Message-ID: <77EB52C6DD32BA4D87471DCD70C8D700E8EC77@NA-PA-VBE03.na.tibco.com>
Date: 2009-03-19T15:20:58Z
From: William Dunlap
Subject: sprintf("%d", integer(0)) aborts
In-Reply-To: <alpine.LFD.2.00.0903191024300.12166@gannet.stats.ox.ac.uk>
> -----Original Message-----
> From: Prof Brian Ripley [mailto:ripley at stats.ox.ac.uk]
> Sent: Thursday, March 19, 2009 3:34 AM
> To: William Dunlap
> Cc: r-devel at r-project.org
> Subject: Re: [Rd] sprintf("%d", integer(0)) aborts
>
> On Wed, 18 Mar 2009, William Dunlap wrote:
>
> > In R's sprintf() if any of the arguments has length 0
> > the function aborts. E.g.,
> >
> > > sprintf("%d", integer(0))
> > Error in sprintf("%d", integer(0)) : zero-length argument
> > > sprintf(character(), integer(0))
> > Error in sprintf(character(), integer(0)) :
> > 'fmt' is not a non-empty character vector
> >
> > This comes up in code like
> > x[nchar(x)==0] <- sprintf("No. %d", seq_along(x)[nchar(x)==0])

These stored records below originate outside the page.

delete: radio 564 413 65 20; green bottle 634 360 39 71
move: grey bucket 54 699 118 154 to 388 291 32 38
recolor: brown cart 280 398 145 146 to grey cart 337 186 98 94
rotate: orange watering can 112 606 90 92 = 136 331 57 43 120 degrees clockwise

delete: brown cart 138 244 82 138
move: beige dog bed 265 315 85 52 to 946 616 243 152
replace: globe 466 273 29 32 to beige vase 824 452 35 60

> > which works if x contains any empty strings
> > x<-c("One","Two","") # changes "" -> "No. 3"
> > but not if it doesn't
> > x<-c("One","Two","Three") # throws error instead of doing nothing
> >
> > When I wrote S+'s sprintf() I had it act like the binary
> > arithmetic operators, returning a zero long result if any
> > argument were zero long. (Otherwise its result is as long
> > as the longest input.) I think it would be nice if R's
> > sprintf did this also.
> >
> > Currently you must add defensive code (if (any(nchar(x)==0))...)

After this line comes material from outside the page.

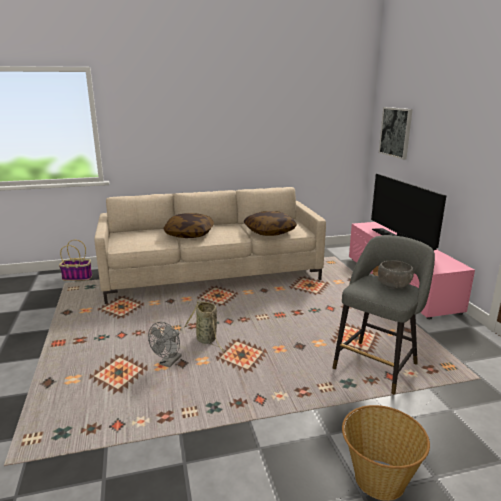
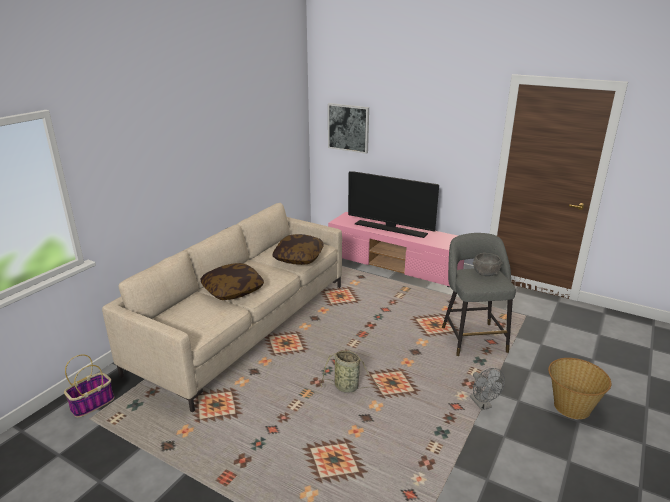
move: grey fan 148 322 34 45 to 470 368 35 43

> > to make functions using sprintf to work in all cases and that
> > muddies up the code and slows things down.
> >
> > Do you think this is a reasonable thing to do? I've attached
> > a possible patch to src/main/sprintf.c makes the examples above
> > return character(0).
>
> Yes. It was deliberate that it works (and is documented) the way it
> is, and I've not previously seen any problematic examples.
I was prompted to suggest the change by a note from Jim Holtman
in yesterday's R-help:
> system.time({
+ x <- sample(50000) # test data
+ x[sample(50000,10000)] <- 'asdfasdf' # characters strings
+ which.num <- grep("^[ 0-9]+$", x) # find numbers
+ # convert to leading 0
+ x[which.num] <- sprintf("%018.0f", as.numeric(x[which.num]))
+ x[-which.num] <- toupper(x[-which.num])
+ })
This code failed when I converted it to a function to run
through sapply because then which.num was often integer(0).
When used in production it would probably work for a long time
before seeing a sample in which which.num was integer(0).
(Of course, it would then silently mess up on the next line,
x[-which.num]<-...)
> But at
> least for the ... args, allowing zero-length arguments seems very
> reasonable. I'm less convinced by zero-length formats, but the rule
> may be easier to explain if we allow them.
Those were my thoughts as well.
Bill Dunlap
TIBCO Software Inc - Spotfire Division
wdunlap tibco.com